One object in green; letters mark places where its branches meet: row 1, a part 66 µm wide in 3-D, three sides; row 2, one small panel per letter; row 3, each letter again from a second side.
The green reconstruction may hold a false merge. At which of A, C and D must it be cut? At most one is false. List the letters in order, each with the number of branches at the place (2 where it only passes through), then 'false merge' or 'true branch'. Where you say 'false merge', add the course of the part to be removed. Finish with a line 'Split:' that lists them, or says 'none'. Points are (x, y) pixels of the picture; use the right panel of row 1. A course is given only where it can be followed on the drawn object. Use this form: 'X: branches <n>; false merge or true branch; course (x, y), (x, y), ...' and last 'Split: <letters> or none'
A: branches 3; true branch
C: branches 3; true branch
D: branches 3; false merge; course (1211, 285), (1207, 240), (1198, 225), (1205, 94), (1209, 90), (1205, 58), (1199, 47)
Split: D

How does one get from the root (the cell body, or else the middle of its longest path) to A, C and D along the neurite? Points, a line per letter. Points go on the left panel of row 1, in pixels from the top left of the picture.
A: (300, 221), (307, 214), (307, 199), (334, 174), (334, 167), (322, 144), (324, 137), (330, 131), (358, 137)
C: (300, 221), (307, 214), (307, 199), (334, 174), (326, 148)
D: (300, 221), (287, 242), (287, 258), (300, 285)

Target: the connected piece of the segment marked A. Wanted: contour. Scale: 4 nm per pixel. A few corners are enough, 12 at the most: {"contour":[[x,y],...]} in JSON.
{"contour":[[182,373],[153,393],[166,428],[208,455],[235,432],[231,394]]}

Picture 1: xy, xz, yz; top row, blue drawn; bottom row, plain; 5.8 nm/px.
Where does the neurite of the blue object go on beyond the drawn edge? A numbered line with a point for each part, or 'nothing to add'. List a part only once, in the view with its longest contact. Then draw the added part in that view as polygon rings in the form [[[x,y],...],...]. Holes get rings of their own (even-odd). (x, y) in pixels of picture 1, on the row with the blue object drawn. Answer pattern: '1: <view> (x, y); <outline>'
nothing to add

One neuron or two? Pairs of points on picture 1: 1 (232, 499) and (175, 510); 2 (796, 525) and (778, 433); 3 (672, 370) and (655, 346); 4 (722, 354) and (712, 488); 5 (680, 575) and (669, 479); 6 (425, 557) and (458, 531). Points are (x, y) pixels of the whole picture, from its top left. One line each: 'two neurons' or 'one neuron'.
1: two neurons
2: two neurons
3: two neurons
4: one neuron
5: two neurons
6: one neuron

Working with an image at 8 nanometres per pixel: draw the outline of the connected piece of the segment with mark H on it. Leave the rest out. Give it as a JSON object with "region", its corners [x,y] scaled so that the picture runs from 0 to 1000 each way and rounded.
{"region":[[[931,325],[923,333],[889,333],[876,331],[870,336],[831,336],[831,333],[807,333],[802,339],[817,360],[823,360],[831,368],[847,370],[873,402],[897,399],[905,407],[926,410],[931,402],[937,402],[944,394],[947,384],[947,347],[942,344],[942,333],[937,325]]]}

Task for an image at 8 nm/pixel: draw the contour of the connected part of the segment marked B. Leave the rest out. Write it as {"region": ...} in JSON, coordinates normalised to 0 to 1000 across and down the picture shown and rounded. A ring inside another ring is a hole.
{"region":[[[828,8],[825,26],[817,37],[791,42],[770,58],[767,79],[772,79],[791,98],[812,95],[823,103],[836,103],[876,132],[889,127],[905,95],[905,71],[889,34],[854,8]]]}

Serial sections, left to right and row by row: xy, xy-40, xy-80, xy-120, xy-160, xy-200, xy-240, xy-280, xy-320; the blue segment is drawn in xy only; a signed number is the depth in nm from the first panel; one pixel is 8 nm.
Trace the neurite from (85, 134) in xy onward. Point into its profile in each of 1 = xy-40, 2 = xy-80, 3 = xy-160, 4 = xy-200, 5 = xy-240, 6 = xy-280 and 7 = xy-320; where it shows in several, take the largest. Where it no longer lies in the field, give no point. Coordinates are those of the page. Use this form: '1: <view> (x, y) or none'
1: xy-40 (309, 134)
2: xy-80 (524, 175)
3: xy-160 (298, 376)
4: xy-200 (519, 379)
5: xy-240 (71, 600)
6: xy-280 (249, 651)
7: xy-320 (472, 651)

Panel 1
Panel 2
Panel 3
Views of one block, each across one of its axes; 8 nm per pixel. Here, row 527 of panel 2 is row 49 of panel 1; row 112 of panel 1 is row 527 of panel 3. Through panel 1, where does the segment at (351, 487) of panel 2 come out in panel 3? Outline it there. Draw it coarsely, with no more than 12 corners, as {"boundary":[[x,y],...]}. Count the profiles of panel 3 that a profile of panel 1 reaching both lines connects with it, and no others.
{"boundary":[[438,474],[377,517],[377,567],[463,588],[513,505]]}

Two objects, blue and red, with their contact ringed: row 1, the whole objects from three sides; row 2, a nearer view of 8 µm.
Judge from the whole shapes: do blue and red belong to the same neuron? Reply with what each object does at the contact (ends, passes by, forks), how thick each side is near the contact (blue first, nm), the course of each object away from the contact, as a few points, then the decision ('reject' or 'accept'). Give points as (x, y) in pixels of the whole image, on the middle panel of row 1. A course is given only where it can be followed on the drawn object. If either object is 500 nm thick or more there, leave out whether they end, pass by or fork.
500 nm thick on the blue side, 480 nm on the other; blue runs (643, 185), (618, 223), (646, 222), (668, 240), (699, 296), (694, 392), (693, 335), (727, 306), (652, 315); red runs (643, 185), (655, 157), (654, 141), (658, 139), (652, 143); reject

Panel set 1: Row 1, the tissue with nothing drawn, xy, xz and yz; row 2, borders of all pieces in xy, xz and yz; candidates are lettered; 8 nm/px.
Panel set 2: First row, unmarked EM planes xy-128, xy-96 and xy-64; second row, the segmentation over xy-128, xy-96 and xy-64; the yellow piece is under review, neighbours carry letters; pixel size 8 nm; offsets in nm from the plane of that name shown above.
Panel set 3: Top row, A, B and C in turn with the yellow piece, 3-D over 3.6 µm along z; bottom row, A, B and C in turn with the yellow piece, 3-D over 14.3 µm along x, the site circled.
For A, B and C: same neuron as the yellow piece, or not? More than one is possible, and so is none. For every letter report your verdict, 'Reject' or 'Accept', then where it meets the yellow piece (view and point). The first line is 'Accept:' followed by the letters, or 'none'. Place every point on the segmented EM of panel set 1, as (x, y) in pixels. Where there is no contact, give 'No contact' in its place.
────
After locating the line holding "Views of one" above, output exactly that line and every line after it through the line holding "Two objects, blue". Include nothing else.

**Your response:**
Views of one block, each across one of its axes; 8 nm per pixel. Here, row 527 of panel 2 is row 49 of panel 1; row 112 of panel 1 is row 527 of panel 3. Through panel 1, where does the segment at (351, 487) of panel 2 come out in panel 3? Outline it there. Draw it coarsely, with no more than 12 corners, as {"boundary":[[x,y],...]}. Count the profiles of panel 3 that a profile of panel 1 reaching both lines connects with it, and no others.
{"boundary":[[438,474],[377,517],[377,567],[463,588],[513,505]]}

Two objects, blue and red, with their contact ringed: row 1, the whole objects from three sides; row 2, a nearer view of 8 µm.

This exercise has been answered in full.